I seriously DO NOT have time to be sick. Do you hear me body? I don't have time for this. I've got fun things to do. An 8-year-old daughter to hang out with. Pools to swim in. It is summer for goodness sakes. I am NOT supposed to be sick. Not. Not. Not. Maybe if I keep repeating it, my body will actually LISTEN to me. No time body. No time. No time to be sick.

But yet, here I am. Sick. My ears hurt. My throat hurts. And my head is KILLING me. Seriously. I feel like it might explode into a million pieces at any moment. And part of me wishes that would happen. Why? Well because then it wouldn't hurt like the devil anymore. Not sure where I picked up this particular ray of sunshine that has invaded my body, but I sure as heck wish I'd missed it, that is for sure.

Being sick sucks. Being sick in the summer sucks worse. Here's to hoping that this yuckiness is VERY short lived. VERY.


Tuesday, June 28, 2011

I'm Here to "Pump You Up"



Remember these guys? Hans and Franz? From Saturday Night Live? For some reason, I have them stuck in my head. Well, the reason is because I've started a new workout called Body Pump, and now all I can hear is Hans and Franz telling me they want to "pump me up". Not that I'm doing much "pumping up" right now. Right now? I'm just managing to not d-i-e while doing it. I'm managing to not fall out while doing one million squats.
= = =
Do this: Return the stretch of the blog post from "I seriously DO" through "is for sure.", copied word for word.

Recorded data:
= = =
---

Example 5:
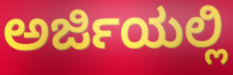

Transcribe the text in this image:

ಅರ್ಜಿಯಲ್ಲಿ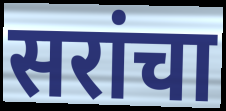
= = =
Result for this exercise:
I seriously DO NOT have time to be sick. Do you hear me body? I don't have time for this. I've got fun things to do. An 8-year-old daughter to hang out with. Pools to swim in. It is summer for goodness sakes. I am NOT supposed to be sick. Not. Not. Not. Maybe if I keep repeating it, my body will actually LISTEN to me. No time body. No time. No time to be sick.

But yet, here I am. Sick. My ears hurt. My throat hurts. And my head is KILLING me. Seriously. I feel like it might explode into a million pieces at any moment. And part of me wishes that would happen. Why? Well because then it wouldn't hurt like the devil anymore. Not sure where I picked up this particular ray of sunshine that has invaded my body, but I sure as heck wish I'd missed it, that is for sure.